Top of Extracted entries

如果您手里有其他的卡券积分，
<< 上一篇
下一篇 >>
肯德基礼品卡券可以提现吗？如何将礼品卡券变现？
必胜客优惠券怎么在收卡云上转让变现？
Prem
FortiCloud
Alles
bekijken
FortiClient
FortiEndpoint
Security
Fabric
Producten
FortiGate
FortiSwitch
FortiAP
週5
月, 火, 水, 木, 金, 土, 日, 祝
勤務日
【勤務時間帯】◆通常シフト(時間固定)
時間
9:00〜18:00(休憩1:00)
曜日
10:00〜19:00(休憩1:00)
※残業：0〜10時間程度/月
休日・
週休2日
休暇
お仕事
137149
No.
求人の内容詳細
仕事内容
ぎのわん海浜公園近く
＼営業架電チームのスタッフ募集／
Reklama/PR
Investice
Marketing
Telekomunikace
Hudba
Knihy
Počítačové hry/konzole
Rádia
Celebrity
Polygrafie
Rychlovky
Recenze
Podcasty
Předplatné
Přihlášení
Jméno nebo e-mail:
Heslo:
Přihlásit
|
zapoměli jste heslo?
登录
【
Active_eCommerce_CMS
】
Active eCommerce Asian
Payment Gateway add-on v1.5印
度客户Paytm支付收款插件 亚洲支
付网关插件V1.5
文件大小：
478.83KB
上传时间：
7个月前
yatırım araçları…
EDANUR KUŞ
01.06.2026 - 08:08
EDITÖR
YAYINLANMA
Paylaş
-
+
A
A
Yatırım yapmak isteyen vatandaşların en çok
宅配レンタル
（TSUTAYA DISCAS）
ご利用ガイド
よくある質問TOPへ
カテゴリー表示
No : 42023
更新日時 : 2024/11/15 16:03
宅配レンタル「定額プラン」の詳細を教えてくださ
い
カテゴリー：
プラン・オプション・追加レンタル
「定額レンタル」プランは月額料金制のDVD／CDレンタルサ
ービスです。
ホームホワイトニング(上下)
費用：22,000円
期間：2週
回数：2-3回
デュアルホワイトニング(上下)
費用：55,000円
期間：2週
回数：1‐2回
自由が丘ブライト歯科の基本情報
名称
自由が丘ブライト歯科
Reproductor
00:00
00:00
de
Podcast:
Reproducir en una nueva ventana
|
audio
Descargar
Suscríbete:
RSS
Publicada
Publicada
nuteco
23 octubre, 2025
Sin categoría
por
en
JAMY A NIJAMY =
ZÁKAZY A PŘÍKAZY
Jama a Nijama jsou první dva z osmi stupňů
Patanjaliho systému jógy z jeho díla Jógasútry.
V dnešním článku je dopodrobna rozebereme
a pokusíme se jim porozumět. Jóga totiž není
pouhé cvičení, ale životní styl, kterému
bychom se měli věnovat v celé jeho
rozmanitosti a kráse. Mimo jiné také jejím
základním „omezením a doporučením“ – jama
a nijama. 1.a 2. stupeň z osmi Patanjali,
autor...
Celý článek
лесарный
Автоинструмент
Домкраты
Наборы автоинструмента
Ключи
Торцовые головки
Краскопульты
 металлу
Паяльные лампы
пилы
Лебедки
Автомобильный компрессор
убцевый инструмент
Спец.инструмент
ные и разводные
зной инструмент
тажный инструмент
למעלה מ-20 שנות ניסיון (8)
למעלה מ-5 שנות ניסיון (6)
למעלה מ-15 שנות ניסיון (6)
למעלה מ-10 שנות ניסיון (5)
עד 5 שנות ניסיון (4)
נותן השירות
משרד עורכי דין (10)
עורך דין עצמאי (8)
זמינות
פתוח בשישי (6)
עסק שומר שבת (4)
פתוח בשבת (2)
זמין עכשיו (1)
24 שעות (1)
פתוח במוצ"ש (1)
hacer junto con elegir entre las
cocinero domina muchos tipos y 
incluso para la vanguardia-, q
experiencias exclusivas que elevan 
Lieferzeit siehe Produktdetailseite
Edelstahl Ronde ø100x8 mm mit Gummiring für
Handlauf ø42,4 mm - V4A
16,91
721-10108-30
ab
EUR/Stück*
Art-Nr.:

Bottom of Extracted entries

- [Aim of the exercise]: Some of the data mentions "jeho". Copy every line where it does.

- [Reply to the exercise]:
Patanjaliho systému jógy z jeho díla Jógasútry.
bychom se měli věnovat v celé jeho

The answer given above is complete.